How do you forecast the weather?

10 July 2018


How do you forecast the weather?


Chris put this question to meteorologist Jim Bacon...

Jim - I think the easiest way to describe what happens in the modern meteorologists office would be that most of us will be looking at the output from the mathematical models of the atmosphere and using raw data coming in to represent a starting condition. You can then use the equations of the atmosphere - how the the air moves how it exchanges energy, how it exchanges temperature, moisture and so on. Those parameters can be represented with equations in the model and it will predict what those numbers look like in a short time step ahead. And if you keep leapfrogging those far enough into the future you can get an idea of what the temperature field display would look like in six hours time. And models now - I used to work as a programmer in the Met Office at Bracknell and this was in the 70s before we all had computers at home and the models would split the atmosphere all over the globe up into -  it's a bit like imagine an onion with several different layers and on that onion there are lines that cross like latitude and longitude lines and each of those grid points represents a data value. And in those days the computing power was so limited that the data points were 150 kilometers apart and there were 10 onion skins in this model that represented the real virtual weather. So what happened is that as computers got quicker and more able, we now have models that have data points 4 kilometres apart used regularly to drive your TV graphics for example and a lot of aviation meteorology, in some specialist cases they’re 1 kilometre apart. They don’t have 10 onion skins if you like. They have 90. So they're much better able to represent the real physics of the atmosphere. So forecasts have become much better and you can move them farther ahead in time and still get a good result.

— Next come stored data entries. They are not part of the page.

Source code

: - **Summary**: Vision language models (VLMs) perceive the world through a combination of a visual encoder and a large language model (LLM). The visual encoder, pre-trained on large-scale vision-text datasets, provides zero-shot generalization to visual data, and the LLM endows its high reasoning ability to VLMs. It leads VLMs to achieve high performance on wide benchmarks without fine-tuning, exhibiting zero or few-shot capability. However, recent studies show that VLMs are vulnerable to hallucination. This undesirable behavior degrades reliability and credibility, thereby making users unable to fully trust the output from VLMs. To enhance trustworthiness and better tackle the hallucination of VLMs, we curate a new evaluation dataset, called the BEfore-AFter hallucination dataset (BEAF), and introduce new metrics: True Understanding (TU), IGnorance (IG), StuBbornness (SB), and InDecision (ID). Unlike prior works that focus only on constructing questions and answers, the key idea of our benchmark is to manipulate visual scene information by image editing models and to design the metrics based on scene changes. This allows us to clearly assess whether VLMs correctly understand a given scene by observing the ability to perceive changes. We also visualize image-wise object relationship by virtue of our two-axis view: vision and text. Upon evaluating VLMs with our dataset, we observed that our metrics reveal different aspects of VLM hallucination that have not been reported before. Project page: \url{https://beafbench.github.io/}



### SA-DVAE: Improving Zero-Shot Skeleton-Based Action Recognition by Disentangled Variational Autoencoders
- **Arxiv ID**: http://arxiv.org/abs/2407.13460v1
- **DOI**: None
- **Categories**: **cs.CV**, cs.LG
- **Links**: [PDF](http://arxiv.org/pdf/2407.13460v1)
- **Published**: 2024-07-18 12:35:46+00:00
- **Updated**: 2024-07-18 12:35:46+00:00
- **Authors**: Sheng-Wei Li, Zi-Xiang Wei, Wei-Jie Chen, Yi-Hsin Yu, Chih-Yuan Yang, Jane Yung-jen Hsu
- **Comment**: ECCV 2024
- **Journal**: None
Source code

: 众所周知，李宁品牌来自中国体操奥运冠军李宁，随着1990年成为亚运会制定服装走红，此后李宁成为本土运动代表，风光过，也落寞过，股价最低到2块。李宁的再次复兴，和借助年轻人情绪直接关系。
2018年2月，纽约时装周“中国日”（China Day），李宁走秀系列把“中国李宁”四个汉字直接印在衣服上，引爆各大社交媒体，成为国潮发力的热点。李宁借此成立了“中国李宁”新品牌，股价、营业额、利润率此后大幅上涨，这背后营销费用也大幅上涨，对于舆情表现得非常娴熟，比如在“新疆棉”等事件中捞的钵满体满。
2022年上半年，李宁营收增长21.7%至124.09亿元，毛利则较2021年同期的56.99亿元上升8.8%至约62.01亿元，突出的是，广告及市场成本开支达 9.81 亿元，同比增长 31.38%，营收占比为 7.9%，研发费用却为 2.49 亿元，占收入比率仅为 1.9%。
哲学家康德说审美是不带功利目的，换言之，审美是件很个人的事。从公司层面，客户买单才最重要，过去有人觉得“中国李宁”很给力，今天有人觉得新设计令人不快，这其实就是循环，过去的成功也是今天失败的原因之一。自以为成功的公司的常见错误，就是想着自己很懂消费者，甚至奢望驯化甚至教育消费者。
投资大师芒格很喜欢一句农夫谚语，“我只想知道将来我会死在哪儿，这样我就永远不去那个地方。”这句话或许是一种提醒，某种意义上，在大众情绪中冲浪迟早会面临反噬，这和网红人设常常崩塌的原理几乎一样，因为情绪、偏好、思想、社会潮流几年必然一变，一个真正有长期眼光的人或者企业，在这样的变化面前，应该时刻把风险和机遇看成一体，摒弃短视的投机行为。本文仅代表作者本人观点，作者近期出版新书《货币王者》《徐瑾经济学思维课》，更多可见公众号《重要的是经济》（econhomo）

Chris - So when you say there is a model, basically people like yourself have written computer programs that know what the atmosphere does and they put some energy in and how it's going to move, how the air masses are going to move and how their energy is going to change the behavior of that patch of the earth's surface. And so we know from experience but also from modeling how it's likely to play out how that's going to move around and therefore what it's going to do to weather patterns and systems around the world.

Jim - That's essentially it. And the interesting follow on from that actually which is probably far more significant in importance, is that when you've tuned your models to be successful in the short term, you know pretty well that the physics is working reasonably well. They're still not powerful enough to represent individual shower clouds accurately but they can get them in a sort of parameterised way but nonetheless the interesting point is that once you know they work, what's to stop you running it not for next week or the week after, but running it for next year, the year after that and the year after that and so on? So you run these models for a model world's worth of 30 years data and see if the average temperatures that you calculate match the average temperatures that we have in our current climate. So you've calibrated the model to represent what we have now and then you can play God and do all the things that climate change people are interested in, which is you can chop down the Amazon rainforest you can irrigate the deserts, you can melt the polar ice caps and you can run the models again and see how those values change. Now you won't be able to represent it exactly but you give the scale of direction of where it will go. And it's the refining of those models that gives people the various answers about what climate change might look like in 100 years time.